The Canada-Newfoundland and Labrador Offshore Petroleum Board (C-NLOPB) announced disappointing results this week from its call for bids on offshore oil parcels, according to a press release.

Of the 17 parcels offered up in the Eastern Newfoundland Region, only one received any bids—Parcel 9—for which the winning bidder, BP Canada Energy Group ULC, committed $27 million in exploration work.

For the petroleum board—and for Canada in general—that must be a crushing disappointment.

In contrast, 2018 saw bids totaling $1.3 billion in the province.

But it’s not just this year that was a disappointment. Last year took in just $38.6 million.

“This is catastrophic. We still have some producing fields but if there is no exploration, the future is bleak,” owner of K&D Pratt—a company that provides supplies and logistics to oil and gas companies—told CBC News.

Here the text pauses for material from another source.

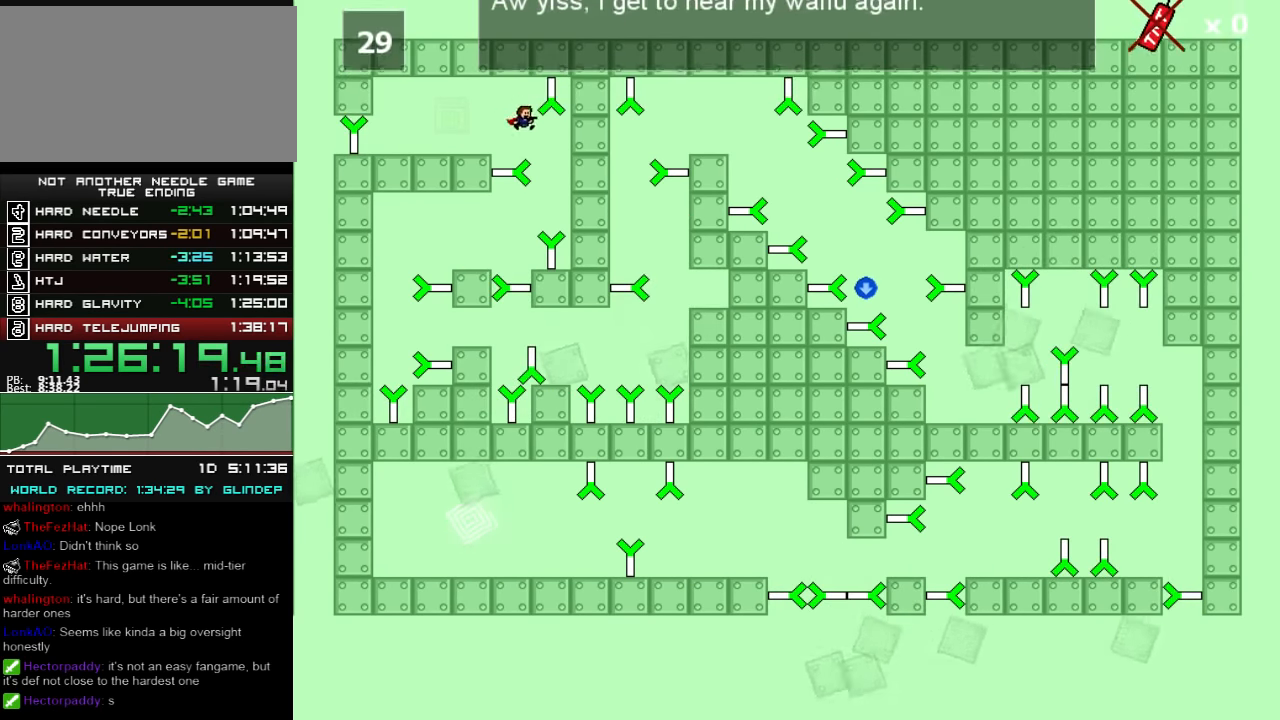
{"keys": ["left"], "events": [[180, "right", "up"], [500, "left", "down"]]}
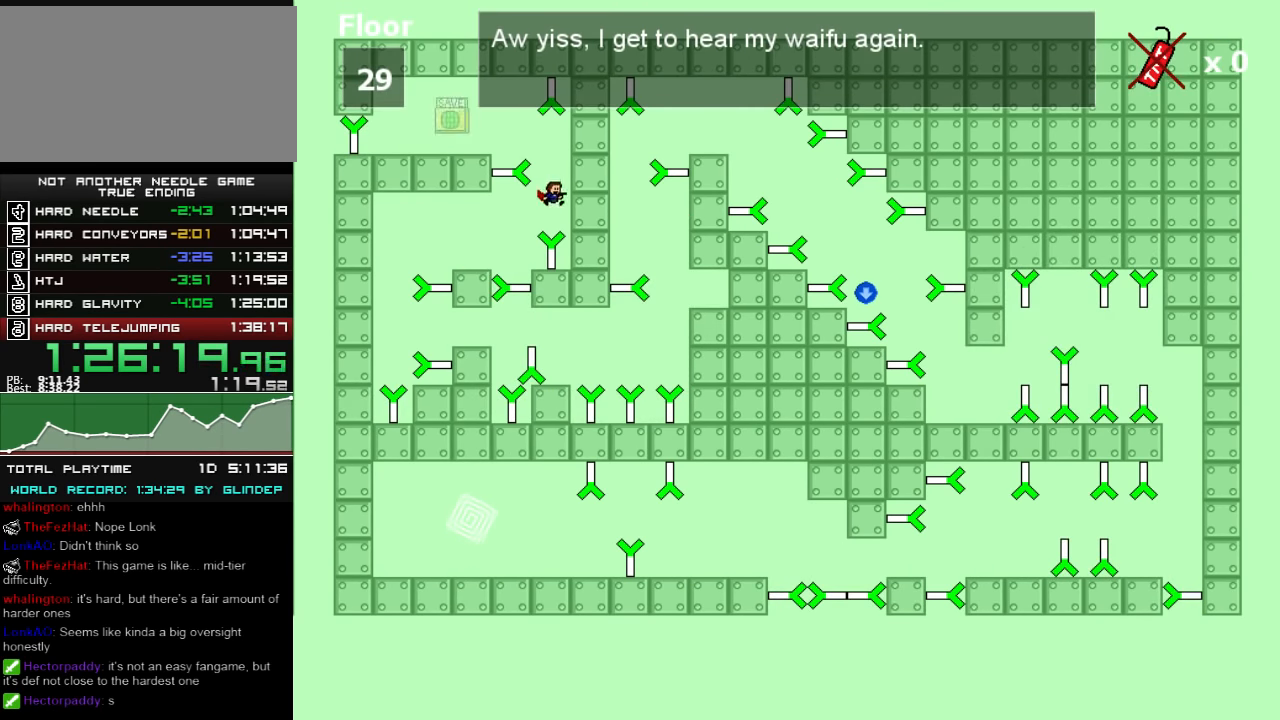
{"keys": [], "events": [[180, "shift_l", "down"], [200, "shift_l", "up"], [480, "left", "up"]]}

Canada has been chastised by its own oil industry for creating a hostile and untenable environment, compounded by the anti-pipeline movement that has constrained the country’s takeaway capacity, sending prices down into deep discount territory in relation to WTI.

C-NLOPB did say that it may relist the 16 parcels that didn’t draw any interest, but did not add when it might do so. It is unlikely that it would choose to repost during the pandemic when lackluster interest would surely persist.

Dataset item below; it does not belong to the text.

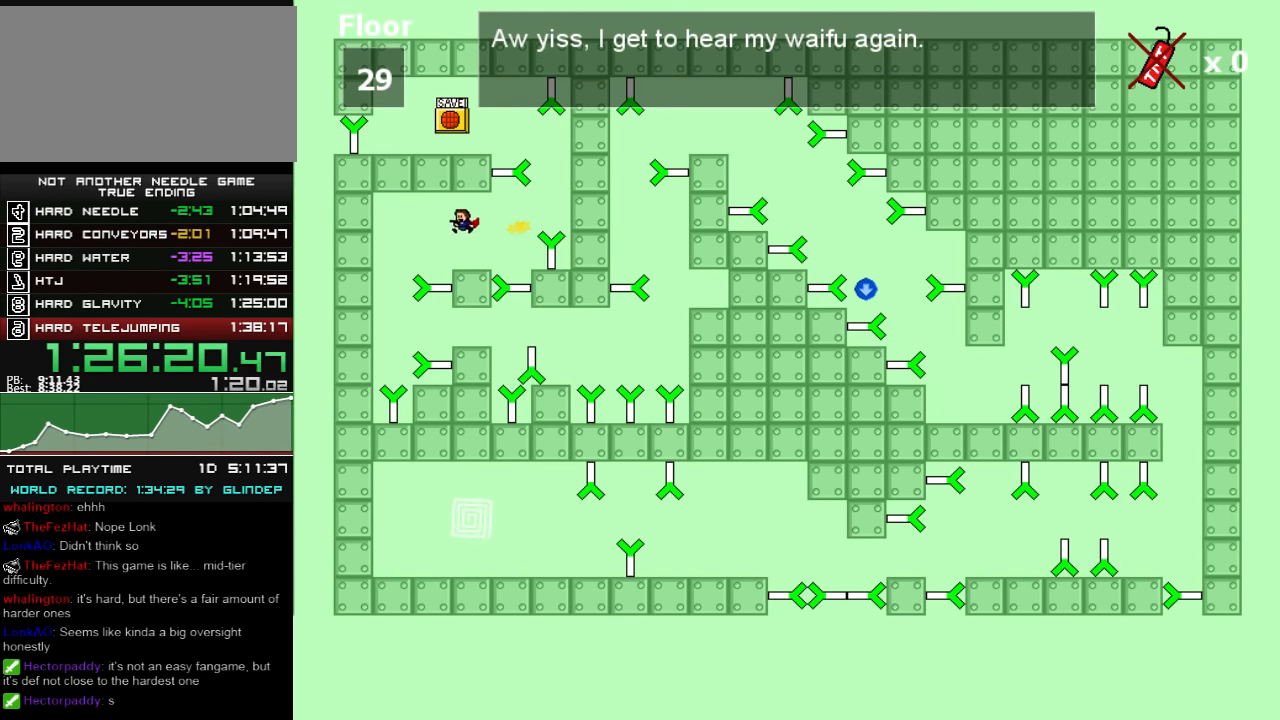
{"keys": ["left"], "events": [[140, "shift_l", "down"], [180, "left", "down"], [200, "shift_l", "up"]]}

And Newfoundland depends on its oil revenues.

In May, Newfoundland and Labrador finance minister Tom Osborne said if the drop in oil prices continues, it would need to borrow more money, adding to the debt and its deficit—and maybe even redoing the budget. That was months ago.

According to Wade Lock, professor of economics at Memorial University, the province loses $20 million for every dollar drop in the price of a Brent barrel, CBC News said in May.